EXERCISE AIM:
The data below has to be returned exactly, down to the last character.

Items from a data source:
*** Block opens ***
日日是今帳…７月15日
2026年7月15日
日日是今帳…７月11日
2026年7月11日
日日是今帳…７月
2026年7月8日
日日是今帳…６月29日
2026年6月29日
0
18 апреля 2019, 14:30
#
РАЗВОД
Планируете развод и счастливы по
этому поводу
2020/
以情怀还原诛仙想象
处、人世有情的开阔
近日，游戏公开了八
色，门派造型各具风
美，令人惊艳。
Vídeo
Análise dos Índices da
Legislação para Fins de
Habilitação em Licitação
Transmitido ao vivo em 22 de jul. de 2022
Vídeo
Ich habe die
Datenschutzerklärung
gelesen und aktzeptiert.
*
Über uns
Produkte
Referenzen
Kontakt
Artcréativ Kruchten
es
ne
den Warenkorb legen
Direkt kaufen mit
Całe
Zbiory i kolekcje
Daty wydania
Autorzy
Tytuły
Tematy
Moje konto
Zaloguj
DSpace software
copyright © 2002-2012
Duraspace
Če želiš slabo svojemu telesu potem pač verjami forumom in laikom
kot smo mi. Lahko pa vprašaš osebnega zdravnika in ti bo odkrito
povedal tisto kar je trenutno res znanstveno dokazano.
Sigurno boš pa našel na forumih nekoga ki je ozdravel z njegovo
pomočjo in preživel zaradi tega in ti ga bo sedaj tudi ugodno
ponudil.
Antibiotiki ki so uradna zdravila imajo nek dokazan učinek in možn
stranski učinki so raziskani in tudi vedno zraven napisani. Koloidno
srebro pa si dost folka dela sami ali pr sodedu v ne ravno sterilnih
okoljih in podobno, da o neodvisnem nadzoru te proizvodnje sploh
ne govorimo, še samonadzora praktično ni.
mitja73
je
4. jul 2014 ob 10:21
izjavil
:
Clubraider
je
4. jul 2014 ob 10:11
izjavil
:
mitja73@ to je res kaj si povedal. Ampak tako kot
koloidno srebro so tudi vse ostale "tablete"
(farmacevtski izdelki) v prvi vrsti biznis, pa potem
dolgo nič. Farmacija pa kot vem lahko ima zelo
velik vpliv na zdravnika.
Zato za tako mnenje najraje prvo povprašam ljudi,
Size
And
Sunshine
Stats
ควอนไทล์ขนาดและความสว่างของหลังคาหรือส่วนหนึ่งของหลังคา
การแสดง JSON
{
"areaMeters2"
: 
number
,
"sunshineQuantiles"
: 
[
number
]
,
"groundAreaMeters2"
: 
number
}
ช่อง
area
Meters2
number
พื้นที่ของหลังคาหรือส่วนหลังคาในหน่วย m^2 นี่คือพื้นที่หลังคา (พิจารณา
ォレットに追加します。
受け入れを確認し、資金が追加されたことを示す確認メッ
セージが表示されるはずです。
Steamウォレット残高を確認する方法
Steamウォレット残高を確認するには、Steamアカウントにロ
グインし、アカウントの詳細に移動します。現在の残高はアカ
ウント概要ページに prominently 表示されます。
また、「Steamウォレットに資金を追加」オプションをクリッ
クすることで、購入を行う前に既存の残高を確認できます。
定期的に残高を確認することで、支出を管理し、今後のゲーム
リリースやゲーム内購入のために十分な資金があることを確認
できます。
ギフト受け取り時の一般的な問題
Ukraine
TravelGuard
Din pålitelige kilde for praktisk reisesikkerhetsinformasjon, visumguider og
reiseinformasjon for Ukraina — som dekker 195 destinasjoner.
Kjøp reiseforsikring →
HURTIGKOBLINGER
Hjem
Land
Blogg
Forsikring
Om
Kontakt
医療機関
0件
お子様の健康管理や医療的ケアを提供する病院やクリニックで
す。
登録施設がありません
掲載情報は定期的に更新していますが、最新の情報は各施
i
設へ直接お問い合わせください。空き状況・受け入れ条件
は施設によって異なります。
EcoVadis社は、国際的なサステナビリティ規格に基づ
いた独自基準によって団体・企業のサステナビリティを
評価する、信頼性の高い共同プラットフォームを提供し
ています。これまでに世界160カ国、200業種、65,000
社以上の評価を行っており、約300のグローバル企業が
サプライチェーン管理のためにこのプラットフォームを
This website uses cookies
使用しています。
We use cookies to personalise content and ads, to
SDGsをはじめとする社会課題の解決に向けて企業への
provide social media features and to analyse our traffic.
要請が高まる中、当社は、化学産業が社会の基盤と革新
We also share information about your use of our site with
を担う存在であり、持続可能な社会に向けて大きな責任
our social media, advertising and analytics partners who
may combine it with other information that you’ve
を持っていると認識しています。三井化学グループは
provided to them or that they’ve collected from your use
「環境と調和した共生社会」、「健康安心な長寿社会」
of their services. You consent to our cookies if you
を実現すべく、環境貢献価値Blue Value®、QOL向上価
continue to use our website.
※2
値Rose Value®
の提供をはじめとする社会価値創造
*** Block closes ***
RESULT:
日日是今帳…７月15日
2026年7月15日
日日是今帳…７月11日
2026年7月11日
日日是今帳…７月
2026年7月8日
日日是今帳…６月29日
2026年6月29日
0
18 апреля 2019, 14:30
#
РАЗВОД
Планируете развод и счастливы по
этому поводу
2020/
以情怀还原诛仙想象
处、人世有情的开阔
近日，游戏公开了八
色，门派造型各具风
美，令人惊艳。
Vídeo
Análise dos Índices da
Legislação para Fins de
Habilitação em Licitação
Transmitido ao vivo em 22 de jul. de 2022
Vídeo
Ich habe die
Datenschutzerklärung
gelesen und aktzeptiert.
*
Über uns
Produkte
Referenzen
Kontakt
Artcréativ Kruchten
es
ne
den Warenkorb legen
Direkt kaufen mit
Całe
Zbiory i kolekcje
Daty wydania
Autorzy
Tytuły
Tematy
Moje konto
Zaloguj
DSpace software
copyright © 2002-2012
Duraspace
Če želiš slabo svojemu telesu potem pač verjami forumom in laikom
kot smo mi. Lahko pa vprašaš osebnega zdravnika in ti bo odkrito
povedal tisto kar je trenutno res znanstveno dokazano.
Sigurno boš pa našel na forumih nekoga ki je ozdravel z njegovo
pomočjo in preživel zaradi tega in ti ga bo sedaj tudi ugodno
ponudil.
Antibiotiki ki so uradna zdravila imajo nek dokazan učinek in možn
stranski učinki so raziskani in tudi vedno zraven napisani. Koloidno
srebro pa si dost folka dela sami ali pr sodedu v ne ravno sterilnih
okoljih in podobno, da o neodvisnem nadzoru te proizvodnje sploh
ne govorimo, še samonadzora praktično ni.
mitja73
je
4. jul 2014 ob 10:21
izjavil
:
Clubraider
je
4. jul 2014 ob 10:11
izjavil
:
mitja73@ to je res kaj si povedal. Ampak tako kot
koloidno srebro so tudi vse ostale "tablete"
(farmacevtski izdelki) v prvi vrsti biznis, pa potem
dolgo nič. Farmacija pa kot vem lahko ima zelo
velik vpliv na zdravnika.
Zato za tako mnenje najraje prvo povprašam ljudi,
Size
And
Sunshine
Stats
ควอนไทล์ขนาดและความสว่างของหลังคาหรือส่วนหนึ่งของหลังคา
การแสดง JSON
{
"areaMeters2"
: 
number
,
"sunshineQuantiles"
: 
[
number
]
,
"groundAreaMeters2"
: 
number
}
ช่อง
area
Meters2
number
พื้นที่ของหลังคาหรือส่วนหลังคาในหน่วย m^2 นี่คือพื้นที่หลังคา (พิจารณา
ォレットに追加します。
受け入れを確認し、資金が追加されたことを示す確認メッ
セージが表示されるはずです。
Steamウォレット残高を確認する方法
Steamウォレット残高を確認するには、Steamアカウントにロ
グインし、アカウントの詳細に移動します。現在の残高はアカ
ウント概要ページに prominently 表示されます。
また、「Steamウォレットに資金を追加」オプションをクリッ
クすることで、購入を行う前に既存の残高を確認できます。
定期的に残高を確認することで、支出を管理し、今後のゲーム
リリースやゲーム内購入のために十分な資金があることを確認
できます。
ギフト受け取り時の一般的な問題
Ukraine
TravelGuard
Din pålitelige kilde for praktisk reisesikkerhetsinformasjon, visumguider og
reiseinformasjon for Ukraina — som dekker 195 destinasjoner.
Kjøp reiseforsikring →
HURTIGKOBLINGER
Hjem
Land
Blogg
Forsikring
Om
Kontakt
医療機関
0件
お子様の健康管理や医療的ケアを提供する病院やクリニックで
す。
登録施設がありません
掲載情報は定期的に更新していますが、最新の情報は各施
i
設へ直接お問い合わせください。空き状況・受け入れ条件
は施設によって異なります。
EcoVadis社は、国際的なサステナビリティ規格に基づ
いた独自基準によって団体・企業のサステナビリティを
評価する、信頼性の高い共同プラットフォームを提供し
ています。これまでに世界160カ国、200業種、65,000
社以上の評価を行っており、約300のグローバル企業が
サプライチェーン管理のためにこのプラットフォームを
This website uses cookies
使用しています。
We use cookies to personalise content and ads, to
SDGsをはじめとする社会課題の解決に向けて企業への
provide social media features and to analyse our traffic.
要請が高まる中、当社は、化学産業が社会の基盤と革新
We also share information about your use of our site with
を担う存在であり、持続可能な社会に向けて大きな責任
our social media, advertising and analytics partners who
may combine it with other information that you’ve
を持っていると認識しています。三井化学グループは
provided to them or that they’ve collected from your use
「環境と調和した共生社会」、「健康安心な長寿社会」
of their services. You consent to our cookies if you
を実現すべく、環境貢献価値Blue Value®、QOL向上価
continue to use our website.
※2
値Rose Value®
の提供をはじめとする社会価値創造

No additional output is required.